Opinion
Decided May 16, 1927.
Physician and patient — Father not liable for services rendered adult daughter, when — Mother not rendered liable by paying daughter's hospital bills — Father not requesting physician's services or promising payment, not liable.
1. Father is not liable for medical services and attendance rendered to adult daughter, living at his home, in absence of either express or implied contract, though father would be liable, if requesting performance of service, and subsequently promising payment.
2. That mother of 24 year old daughter, living at parents' home, pays daughter's hospital bills with her own money, does not establish any liability for medical services rendered daughter.
3. Where father did not call physician for treatment of 24 year old daughter, living at his home, or at any time promise physician payment for his services, denial of recovery to physician for services rendered in performing operation on daughter was proper in physician's action against father.
ERROR: Court of Appeals for Cuyahoga county.
Mr. A.W. Bell, for plaintiff in error.
Mr. T.J. Long, for defendant in error.
This action came into this court on a petition in error to the municipal court of the city of Cleveland. In that court Samuel C. Lind, M.D., brought an action against Henry Zeisel to recover for certain medical services that were performed for and on behalf of the daughter of the defendant. At the time these services were rendered the daughter was about 24 years old, but lived at home with her father, the defendant. It seems that she was taken ill at home, and her mother called the doctor. He at once ordered her to the hospital, where he performed an operation. Subsequently she returned to her father's home, and later was again taken to the hospital, where the doctor performed another operation. Suit is brought to recover for the services thus rendered.
Nothing was ever said by anybody as to the payment for these services until after the second operation was performed, and then the doctor apparently became anxious to know where he was to get his money, and spoke to the father and the mother, whereupon both disclaimed any financial responsibility. The daughter not having paid this bill, the doctor brought this suit to recover.
In the trial of the action judgment was rendered against the doctor, and error is prosecuted to this court.
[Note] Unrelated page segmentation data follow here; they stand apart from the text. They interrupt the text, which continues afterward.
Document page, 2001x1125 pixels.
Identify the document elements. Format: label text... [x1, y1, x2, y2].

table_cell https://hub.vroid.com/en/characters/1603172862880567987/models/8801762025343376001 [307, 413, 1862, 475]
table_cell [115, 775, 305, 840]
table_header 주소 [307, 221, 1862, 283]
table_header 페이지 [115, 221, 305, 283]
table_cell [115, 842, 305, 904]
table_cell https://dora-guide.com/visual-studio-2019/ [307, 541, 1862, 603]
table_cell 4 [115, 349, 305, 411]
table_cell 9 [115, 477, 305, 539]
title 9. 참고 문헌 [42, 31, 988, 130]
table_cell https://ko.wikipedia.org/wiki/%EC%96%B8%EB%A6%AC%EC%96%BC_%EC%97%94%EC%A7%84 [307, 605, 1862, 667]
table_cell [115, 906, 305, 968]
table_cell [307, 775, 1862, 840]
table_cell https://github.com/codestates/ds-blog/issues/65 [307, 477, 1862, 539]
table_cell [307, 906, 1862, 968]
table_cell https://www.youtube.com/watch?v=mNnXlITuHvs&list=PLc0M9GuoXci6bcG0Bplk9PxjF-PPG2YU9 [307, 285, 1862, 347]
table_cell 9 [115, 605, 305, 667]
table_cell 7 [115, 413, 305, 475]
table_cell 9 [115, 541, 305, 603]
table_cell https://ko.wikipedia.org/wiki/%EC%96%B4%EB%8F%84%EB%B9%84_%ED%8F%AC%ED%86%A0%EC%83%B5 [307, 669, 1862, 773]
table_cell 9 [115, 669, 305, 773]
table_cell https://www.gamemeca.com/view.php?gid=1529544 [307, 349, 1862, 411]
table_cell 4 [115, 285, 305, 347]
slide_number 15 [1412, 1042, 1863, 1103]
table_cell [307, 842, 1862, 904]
We have gone over this record, and have heard the arguments of counsel, and can see no error in this record that would warrant us in reversing it. We learn from the record that the daughter was more than 21 years of age, and that the father and mother were under no legal obligation to support her, or to be responsible for her medical attendance. There is nothing in this record to show that they requested the doctor to serve her, and, if there was, there was no promise afterwards to pay this bill. It is true that the father might be made responsible, but it is necessary to prove a contract, either express or implied. It would be much better to prove an express contract. Of course, if the father had requested the doctor to perform this service, and subsequently promised to pay, although there was no liability in the first instance, the prior request would have been sufficient to support his promise to pay, and he could have been held responsible, but nothing of that kind appears in the record. It does not appear that the father even knew that this doctor was to be called. There is nothing in the record to show that he acquiesced in it or paid anything on it thereafter.
It is true the record shows that the hospital bills had been paid by the mother, and that she had borrowed the money to pay for them. Even if she paid them with her own money, it would not necessarily mean that she would be responsible for the doctor's bills.
We think the law is clear that, in order to hold the father in this case, there must be a promise, express or implied. We find neither in this record, and the judgment will be affirmed.
Judgment affirmed.
SULLIVAN, P.J., and LEVINE, J., concur.